What is Concert of Colors?
The Concert of Colors is metro Detroit’s free annual diversity-themed music festival. It is produced by the Arab American National Museum with partners Detroit Symphony Orchestra, Detroit Institute of Arts, Charles H. Wright Museum of African American History, ACCESS and University of Michigan – Detroit Center. The goal of this five-day festival is uniting metro Detroit’s diverse communities and ethnic groups by presenting musical acts from around the world. Over its 25-year history, the festival has become a beloved highlight of metro Detroit’s summer festival season, and one of the few free-admission music festivals remaining locally.
The Concert of Colors was established by Ismael Ahmed – the former head of the human services organization ACCESS – and New Detroit in 1993 as a one-day event at Chene Park on Detroit’s riverfront.
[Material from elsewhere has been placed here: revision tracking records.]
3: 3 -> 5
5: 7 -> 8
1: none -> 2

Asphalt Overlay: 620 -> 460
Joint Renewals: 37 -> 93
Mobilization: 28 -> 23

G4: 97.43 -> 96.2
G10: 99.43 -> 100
The inaugural event drew a modest crowd to Chene Park, but by 1999, some 10,000 music lovers were coming out each year. The festival expanded to three days in 2001, when it was part of the official festivities for Detroit’s 300th birthday, drawing an audience of 100,000.
In 2005, the festival’s opening night performance was relocated to historic Orchestra Hall at the Max M. & Marjorie S. Fisher Music Center in Detroit, the recently expanded home of the Detroit Symphony Orchestra (DSO). The DSO became a full partner in 2006 as the entire festival relocated to the Max M. & Marjorie S. Fisher Music Center, with two indoor stages and one outdoor stage. In 2007, the festival grew to encompass four days of free live music. From June-August 2008, the Arab American National Museum presented a photo exhibition by official fest shooters Bruce Harkness and Rebecca Cook celebrating the festival’s historic performers over the years, called Concert of Colors: Exposed.
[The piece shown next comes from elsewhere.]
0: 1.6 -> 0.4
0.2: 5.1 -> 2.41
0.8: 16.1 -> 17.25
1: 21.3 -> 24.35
In 2010, the Detroit Institute of Arts joined this remarkable collaborative effort, becoming a second venue for Concert of Colors. In 2011, the number of festival venues expanded to four, with the addition of the Scarab Club and a new presenting partner, the Charles H. Wright Museum of African American History. Also in 2011, the University of Michigan Detroit Center began programming the Outdoor Stage at Max M. & Marjorie S. Fisher Music Center; the following year, Michigan State University’s Detroit Center partnered with UM on the Outdoor Stage.
In recent years, attendance at the Concert of Colors has been about 80,000.
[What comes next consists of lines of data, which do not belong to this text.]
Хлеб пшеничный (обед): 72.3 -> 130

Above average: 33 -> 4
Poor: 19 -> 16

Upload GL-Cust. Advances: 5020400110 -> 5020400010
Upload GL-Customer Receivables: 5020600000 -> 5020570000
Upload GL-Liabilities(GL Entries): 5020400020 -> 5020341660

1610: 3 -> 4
World music, including the indigenous music of the Motor City, is the major focus of the Concert of Colors, but not the only focus. The festival also offers ethnic food and merchandise vendors and in 2014, restored the annual Forum on Community, Culture and Race that began in 2006 but has not taken place for the last few years. The Forum is a conference featuring presentations and discussion among artists, people connected to cultural institutions and community leaders to examine the role of arts and culture in overcoming racial and ethnic barriers.